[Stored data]
-- -- --

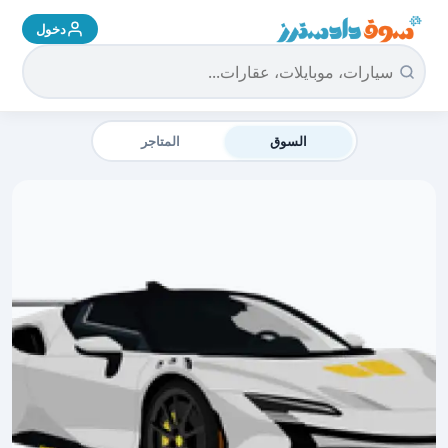
دخول
سوق دادسترز الرئيسية
السوق
المتاجر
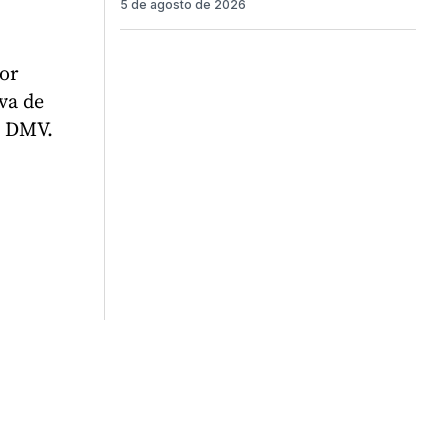
5 de agosto de 2026
por
va de
l DMV.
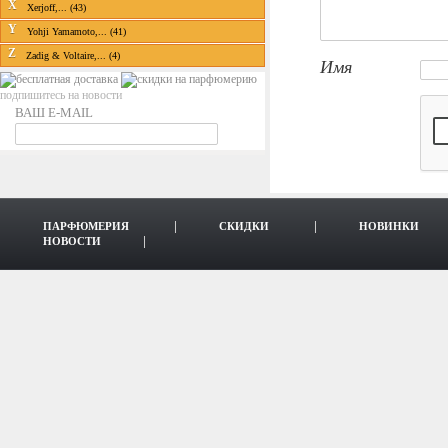
X
Xerjoff,... (43)
Y
Yohji Yamamoto,... (41)
Z
Zadig & Voltaire,... (4)
Имя
подпишитесь на новости
ВАШ E-MAIL
ПАРФЮМЕРИЯ
СКИДКИ
НОВИНКИ
НОВОСТИ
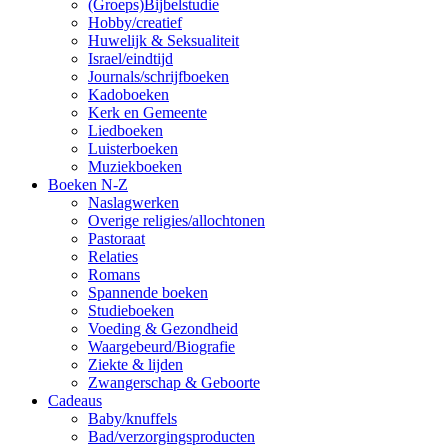
(Groeps)Bijbelstudie
Hobby/creatief
Huwelijk & Seksualiteit
Israel/eindtijd
Journals/schrijfboeken
Kadoboeken
Kerk en Gemeente
Liedboeken
Luisterboeken
Muziekboeken
Boeken N-Z
Naslagwerken
Overige religies/allochtonen
Pastoraat
Relaties
Romans
Spannende boeken
Studieboeken
Voeding & Gezondheid
Waargebeurd/Biografie
Ziekte & lijden
Zwangerschap & Geboorte
Cadeaus
Baby/knuffels
Bad/verzorgingsproducten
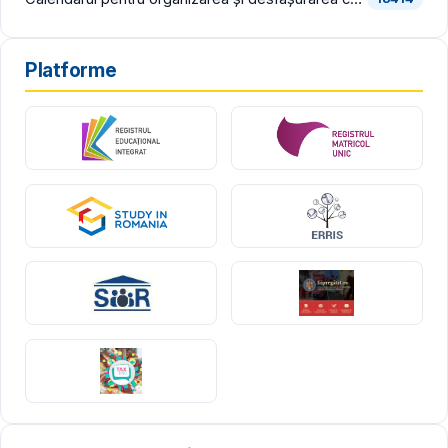
Platforme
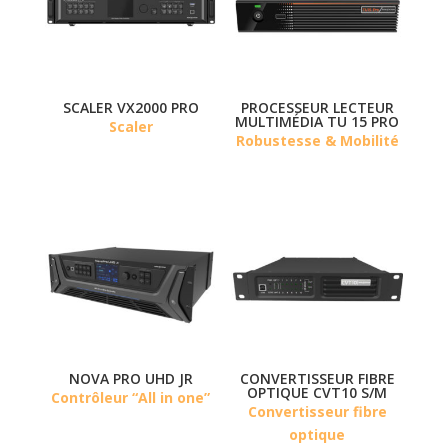
SCALER VX2000 PRO
PROCESSEUR LECTEUR
MULTIMÉDIA TU 15 PRO
Scaler
Robustesse & Mobilité
NOVA PRO UHD JR
CONVERTISSEUR FIBRE
OPTIQUE CVT10 S/M
Contrôleur “All in one”
Convertisseur fibre
optique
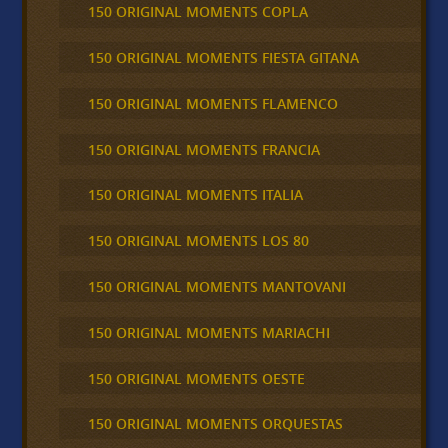
150 ORIGINAL MOMENTS COPLA
150 ORIGINAL MOMENTS FIESTA GITANA
150 ORIGINAL MOMENTS FLAMENCO
150 ORIGINAL MOMENTS FRANCIA
150 ORIGINAL MOMENTS ITALIA
150 ORIGINAL MOMENTS LOS 80
150 ORIGINAL MOMENTS MANTOVANI
150 ORIGINAL MOMENTS MARIACHI
150 ORIGINAL MOMENTS OESTE
150 ORIGINAL MOMENTS ORQUESTAS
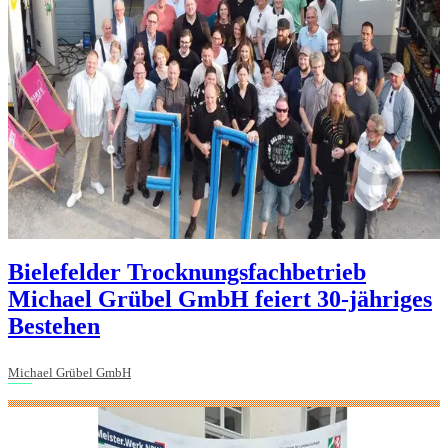
Bielefelder Trocknungsfachbetrieb
Michael Grübel GmbH feiert 30-jähriges
Bestehen
Michael Grübel GmbH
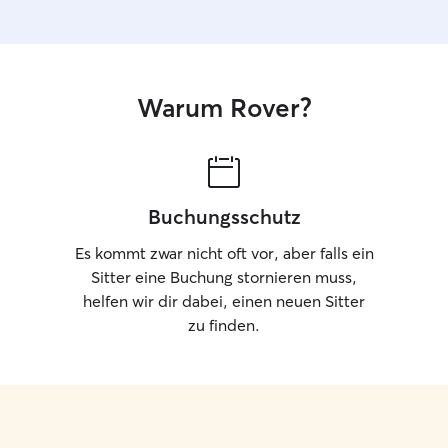
Videoanruf, damit ihr euch selbst davon
überzeugen könnt, wie gut es eurem Vierbeiner
geht.
Warum Rover?
Buchungsschutz
Es kommt zwar nicht oft vor, aber falls ein
Sitter eine Buchung stornieren muss,
helfen wir dir dabei, einen neuen Sitter
zu finden.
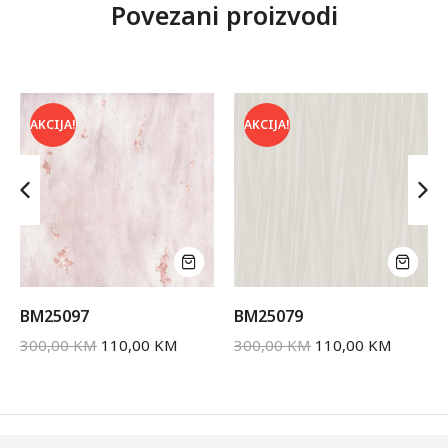
Povezani proizvodi
AKCIJA!
AKCIJA!
BM25097
BM25079
300,00
KM
110,00
KM
300,00
KM
110,00
KM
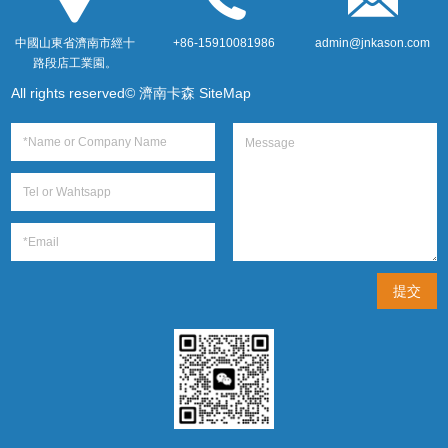
中國山東省濟南市經十
+86-15910081986
admin@jnkason.com
路段店工業園。
All rights reserved© 濟南卡森
SiteMap
提交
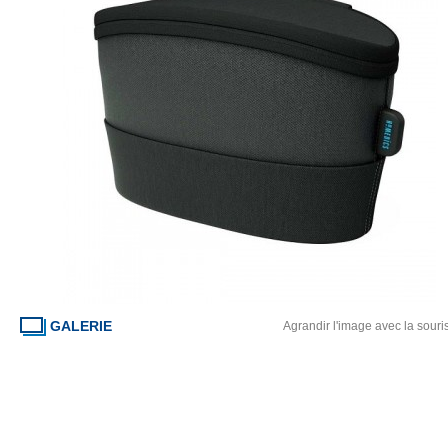
GALERIE
Agrandir l'image avec la souri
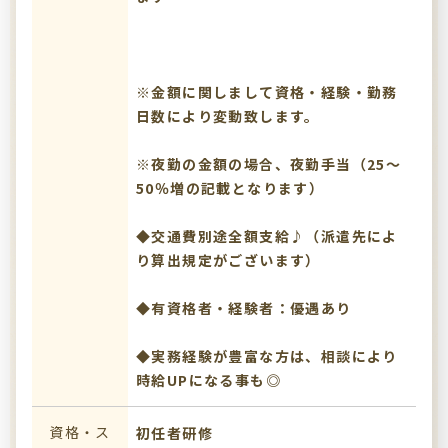
※金額に関しまして資格・経験・勤務
日数により変動致します。
※夜勤の金額の場合、夜勤手当（25～
50％増の記載となります）
◆交通費別途全額支給♪（派遣先によ
り算出規定がございます）
◆有資格者・経験者：優遇あり
◆実務経験が豊富な方は、相談により
時給UPになる事も◎
資格・ス
初任者研修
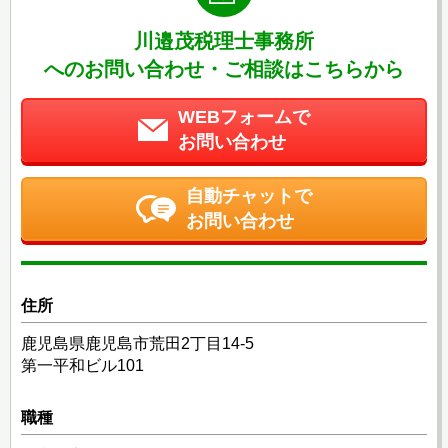
川邉茂税理士事務所
へのお問い合わせ・ご相談はこちらから
WEBフォームで
お問い合わせ
自動チャットで
お問い合わせ
住所
鹿児島県鹿児島市荒田2丁目14-5
第一平和ビル101
職種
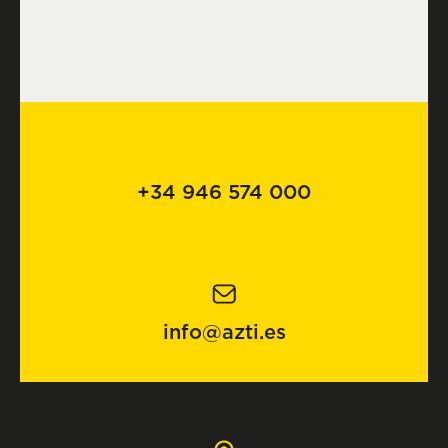
+34 946 574 000
info@azti.es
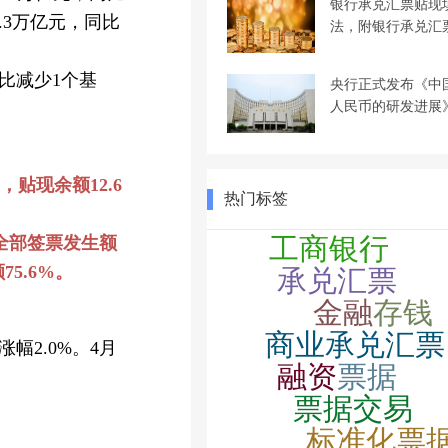
银行承兑汇票贴现
9.3万亿元，同比
法，附银行承兑汇
环比减少1个基
央行正式发布《中
人民币的研发进展
贴现余额12.6
热门标签
占全部签票发生额
5.6%。
涨幅2.0%。4月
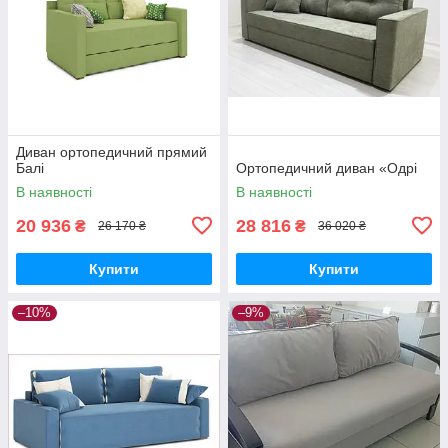
Диван ортопедичний прямий
Балі
Ортопедичний диван «Одрі
В наявності
В наявності
20 936
28 816
₴
₴
26 170 ₴
36 020 ₴
Купити
Купити
–10%
–9%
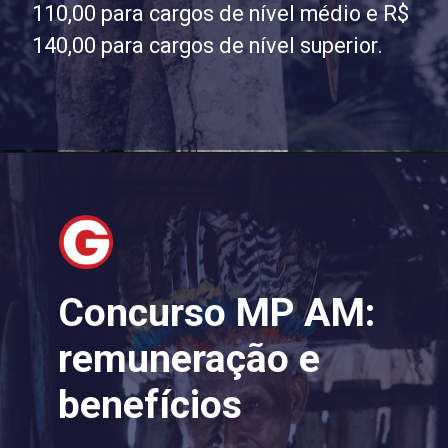
110,00 para cargos de nível médio e R$
140,00 para cargos de nível superior.
Concurso MP AM:
remuneração e
benefícios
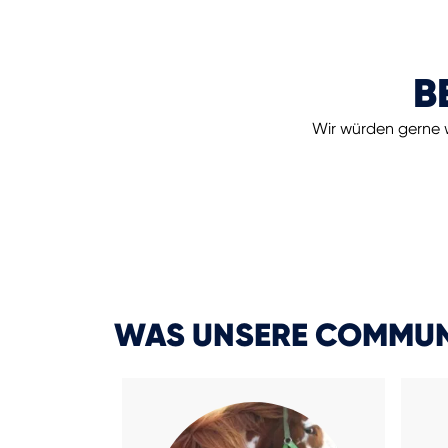
B
Wir würden gerne w
WAS UNSERE COMMUN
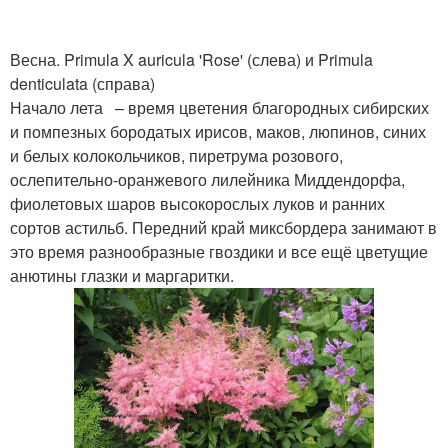
Весна. Primula X auricula 'Rose' (слева) и Primula
denticulata (справа)
Начало лета – время цветения благородных сибирских
и помпезных бородатых ирисов, маков, люпинов, синих
и белых колокольчиков, пиретрума розового,
ослепительно-оранжевого лилейника Миддендорфа,
фиолетовых шаров высокорослых луков и ранних
сортов астильб. Передний край миксбордера занимают в
это время разнообразные гвоздики и все ещё цветущие
анютины глазки и маргаритки.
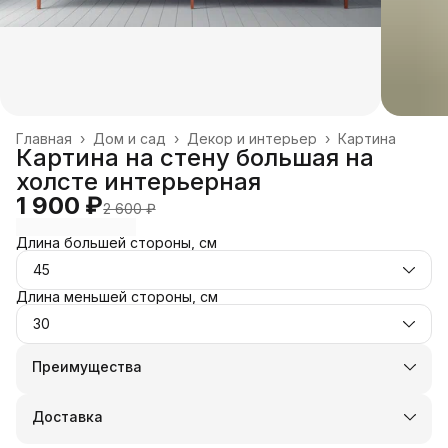
Главная
›
Дом и сад
›
Декор и интерьер
›
Картина
Картина на стену большая на
холсте интерьерная
1 900 ₽
2 600 ₽
Длина большей стороны, см
45
Длина меньшей стороны, см
30
Преимущества
Оплата частями в Сплит
Доставка в пункты выдачи или до двери
Доставка
Удобный возврат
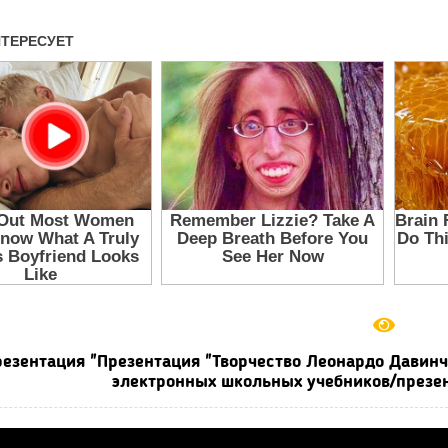
езентация "Презентация "Творчество Леонардо Давинчи
электронных школьных учебников/презен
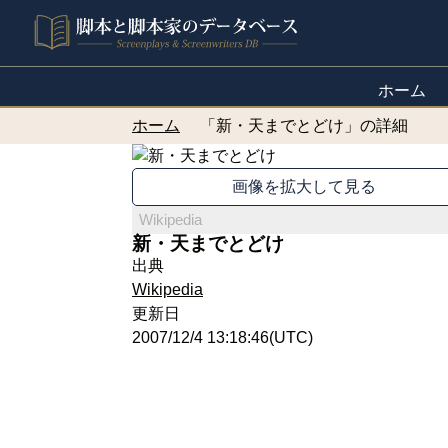
ホーム
ホーム
「新・天までとどけ」の詳細
画像を拡大して見る
Wikipedia
新・天までとどけ
出典
Wikipedia
更新日
2007/12/4 13:18:46(UTC)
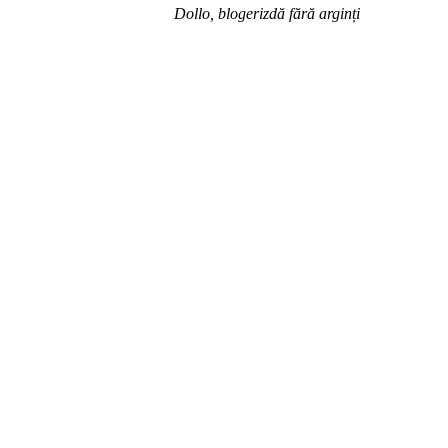
Dollo, blogerizdă fără arginți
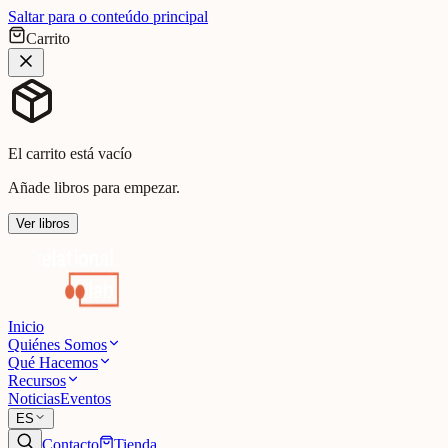
Saltar para o conteúdo principal
Carrito
El carrito está vacío
Añade libros para empezar.
Ver libros
Inicio
Quiénes Somos
Qué Hacemos
Recursos
Noticias
Eventos
ES
Contacto
Tienda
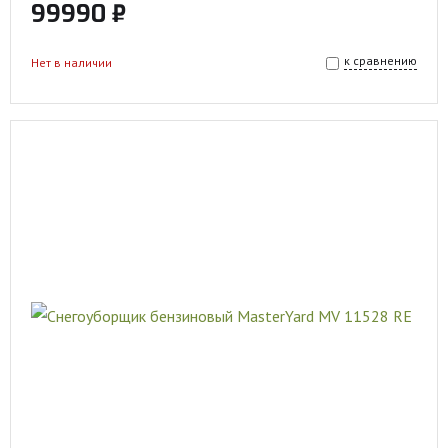
99990 ₽
к сравнению
Нет в наличии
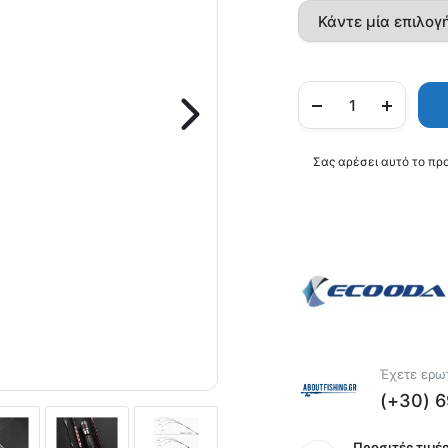
Σας αρέσει αυτό το πρ
Έχετε ερωτ
(+30) 
Προσιτές τιμές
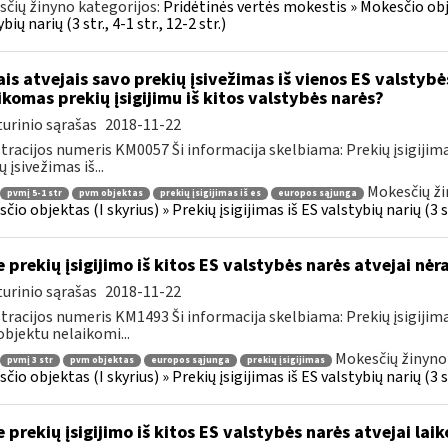
čių žinyno kategorijos:
Pridėtinės vertės mokestis » Mokesčio objek
bių narių (3 str., 4-1 str., 12-2 str.)
ais atvejais savo prekių įsivežimas iš vienos ES valstybė
ikomas prekių įsigijimu iš kitos valstybės narės?
urinio sąrašas
2018-11-22
tracijos numeris KM0057 Ši informacija skelbiama: Prekių įsigijimas iš
 įsivežimas iš...
Mokesčių ži
pvmį 5-1 str
pvm objektas
prekių įsigijimas iš es
europos sąjunga
io objektas (I skyrius) » Prekių įsigijimas iš ES valstybių narių (3 str
e prekių įsigijimo iš kitos ES valstybės narės atvejai nė
urinio sąrašas
2018-11-22
tracijos numeris KM1493 Ši informacija skelbiama: Prekių įsigijimas iš
bjektu nelaikomi...
Mokesčių žinyno
pvmį 3 str
pvm objektas
europos sąjunga
prekių įsigijimas
io objektas (I skyrius) » Prekių įsigijimas iš ES valstybių narių (3 str
e prekių įsigijimo iš kitos ES valstybės narės atvejai la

-- -- --

**What is required**
Which lines run from the one containing "Доставка в пункты выдачи или до двери" to the end of the data above? Set down those lines exactly, and only those, without any pictures.

**Solution to this exercise**
Доставка в пункты выдачи или до двери
Доставка
Удобный возврат
езентация "Презентация "Творчество Леонардо Давинчи
электронных школьных учебников/презен
ホーム
ホーム
「新・天までとどけ」の詳細
画像を拡大して見る
Wikipedia
新・天までとどけ
出典
Wikipedia
更新日
2007/12/4 13:18:46(UTC)
Dollo, blogerizdă fără arginți
Saltar para o conteúdo principal
Carrito
El carrito está vacío
Añade libros para empezar.
Ver libros
Inicio
Quiénes Somos
Qué Hacemos
Recursos
Noticias
Eventos
ES
Contacto
Tienda
99990 ₽
к сравнению
Нет в наличии
Σας αρέσει αυτό το πρ
Έχετε ερωτ
(+30) 
Προσιτές τιμές
čių žinyno kategorijos:
Pridėtinės vertės mokestis » Mokesčio objek
bių narių (3 str., 4-1 str., 12-2 str.)
ais atvejais savo prekių įsivežimas iš vienos ES valstybė
ikomas prekių įsigijimu iš kitos valstybės narės?
urinio sąrašas
2018-11-22
tracijos numeris KM0057 Ši informacija skelbiama: Prekių įsigijimas iš
 įsivežimas iš...
Mokesčių ži
pvmį 5-1 str
pvm objektas
prekių įsigijimas iš es
europos sąjunga
io objektas (I skyrius) » Prekių įsigijimas iš ES valstybių narių (3 str
e prekių įsigijimo iš kitos ES valstybės narės atvejai nė
urinio sąrašas
2018-11-22
tracijos numeris KM1493 Ši informacija skelbiama: Prekių įsigijimas iš
bjektu nelaikomi...
Mokesčių žinyno
pvmį 3 str
pvm objektas
europos sąjunga
prekių įsigijimas
io objektas (I skyrius) » Prekių įsigijimas iš ES valstybių narių (3 str
e prekių įsigijimo iš kitos ES valstybės narės atvejai la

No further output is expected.